==== The input ====

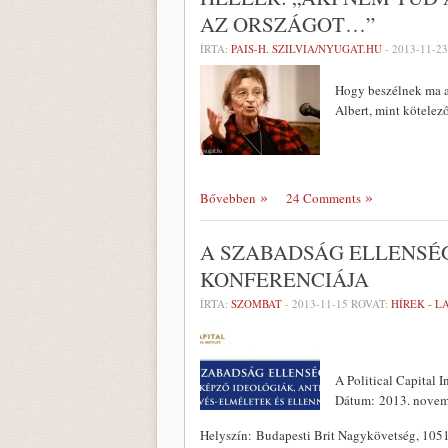
AZ ORSZÁGOT…”
ÍRTA:
PAIS-H. SZILVIA/NYUGAT.HU
-
2013-11-23
Hogy beszélnek ma a
Albert, mint kötelez
Bővebben
24 Comments
A SZABADSÁG ELLENSÉGE
KONFERENCIÁJA
ÍRTA:
SZOMBAT
-
2013-11-15
ROVAT:
HÍREK - 
A Political Capital I
Dátum: 2013. novem
Helyszín: Budapesti Brit Nagykövetség, 1051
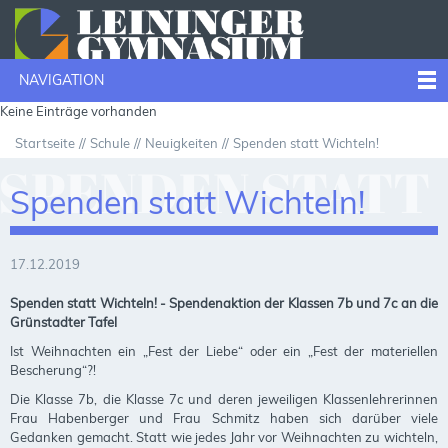
NAVIGATION
Keine Einträge vorhanden
Startseite
Schule
Neuigkeiten
Spenden statt Wichteln!
SPENDEN STATT
Spenden statt Wichteln!
WICHTELN!
17.12.2019
Spenden statt Wichteln! - Spendenaktion der Klassen 7b und 7c an die
Grünstadter Tafel
Ist Weihnachten ein „Fest der Liebe“ oder ein „Fest der materiellen
Bescherung“?!
Die Klasse 7b, die Klasse 7c und deren jeweiligen Klassenlehrerinnen
Frau Habenberger und Frau Schmitz haben sich darüber viele
Gedanken gemacht. Statt wie jedes Jahr vor Weihnachten zu wichteln,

====

* Exercise instructions *
What the answer should hold is an exact copy of each line from the one containing "Frau Habenberger und" to the final line of the listing above.

* Completed task *
Frau Habenberger und Frau Schmitz haben sich darüber viele
Gedanken gemacht. Statt wie jedes Jahr vor Weihnachten zu wichteln,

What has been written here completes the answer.